I’ve written before on this blog that what I like most about the Kindle is the way that its design promotes linear reading. As I see it, the Kindle, far from providing the distractions that webpages and some other screens offer, makes it easy to keep turning the pages. Well, for at least one person, that’s just the problem. Bradley Inman is developing Vook, a platform for integrating text, video, and social networking. (I learned about Vook from this story.) So, as I see it, Inman is trying to take the single most annoying kind of webpage — the kind that surrounds the text you’re trying to read with animated GIFs and other attention-distracting gambits — the kind that Readability was created in order to help desperate readers avoid — and make it the foundation for a whole publishing platform. This sounds like one of the worst ideas I can imagine. Why would you want to put a bunch of text on a screen and then do everything you can to make it impossible for people to read it?


  1. I'm going to go out on a limb here and argue that Vook is a least a place to start.

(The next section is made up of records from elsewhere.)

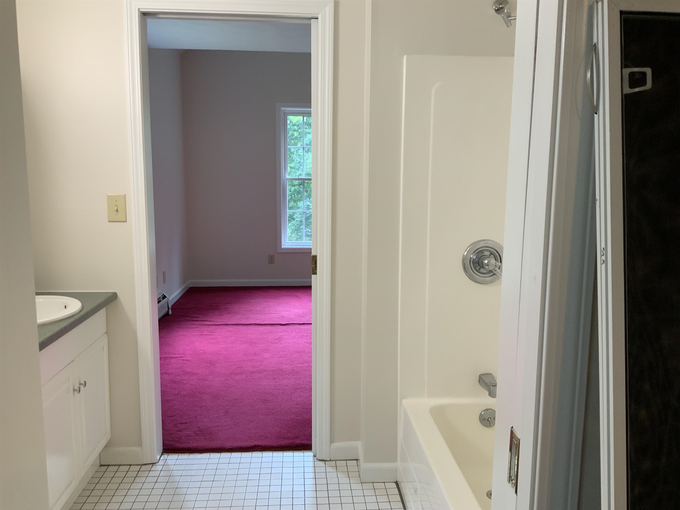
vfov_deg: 48.2
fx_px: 570
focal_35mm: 29
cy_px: 255
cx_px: 340
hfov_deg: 61.7
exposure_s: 1/60
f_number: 1.8
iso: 64
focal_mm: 3
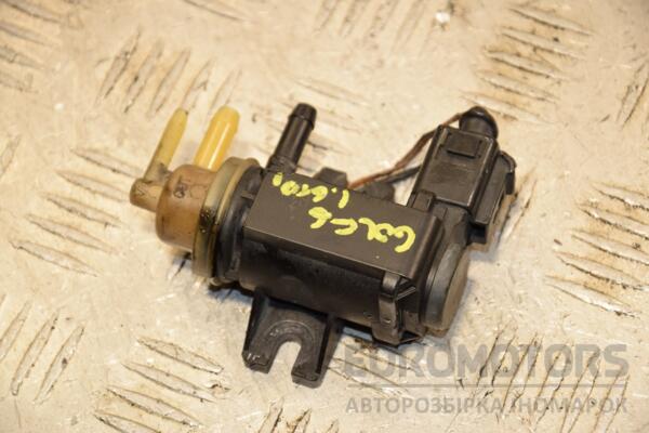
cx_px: 324
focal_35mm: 158
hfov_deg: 13.0
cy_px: 216
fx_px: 2839
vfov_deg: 8.7
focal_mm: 105
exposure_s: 1/200
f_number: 7.1
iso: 800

    I agree that having, say, other readers' ideas about the text/words/ending/whatever showing up as, say, a Twitter stream, would be annoying beyond belief.

    But a "book" with embedded links to other sources could be useful. I write non-fiction, so I've been thinking about how digitization could be used (usefully!) in an e-book. Say, links to an external source that provide more information about a topic related to the book. Something like that.

    Vook is a start. And hey, at least he's thinking about the hard realities facing the publishing industry, which, sadly, is something few people in publishing are willing to do.

  2. By the way, Alan, I've begun using Readability. It sure makes keeping up with the articles on Arts & Letters Daily a more pleasant experience!